[[ EXCERPTED DATA, beginning ]]

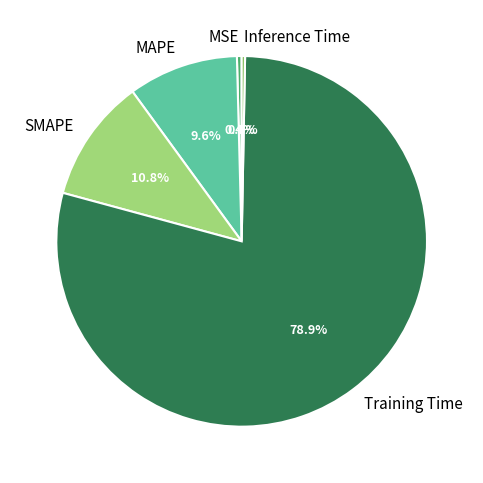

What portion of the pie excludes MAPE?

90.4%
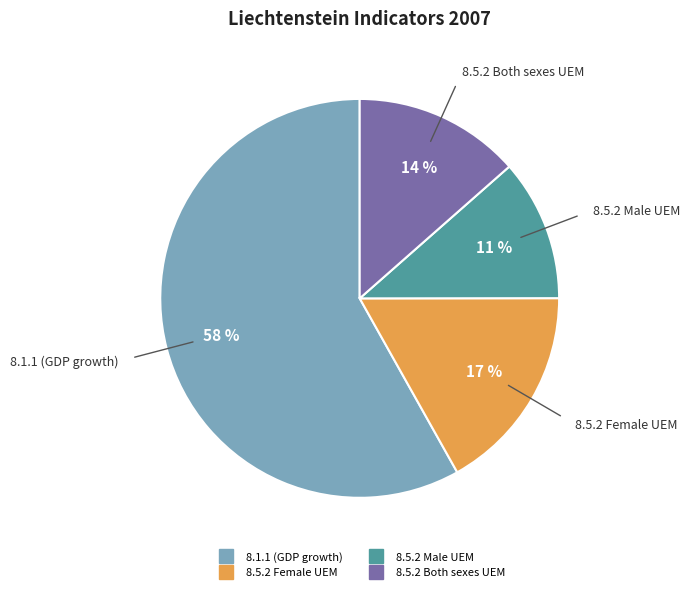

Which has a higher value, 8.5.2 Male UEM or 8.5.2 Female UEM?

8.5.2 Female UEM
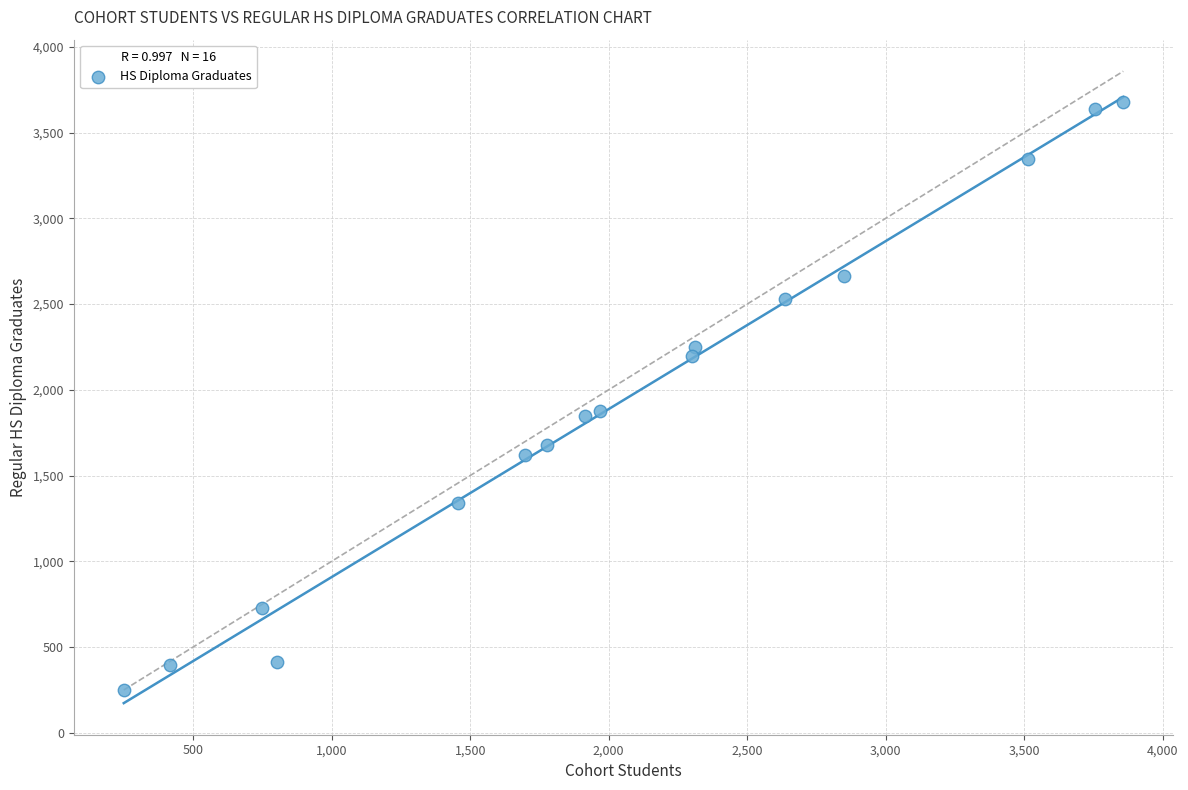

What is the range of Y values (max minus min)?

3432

[[ EXCERPTED DATA, end ]]

### ACTIVITY:
Reproduce the rows above word for word, leaving out the pictures.

### EXPECTED OUTPUT:
What portion of the pie excludes MAPE?

90.4%

Which has a higher value, 8.5.2 Male UEM or 8.5.2 Female UEM?

8.5.2 Female UEM

What is the range of Y values (max minus min)?

3432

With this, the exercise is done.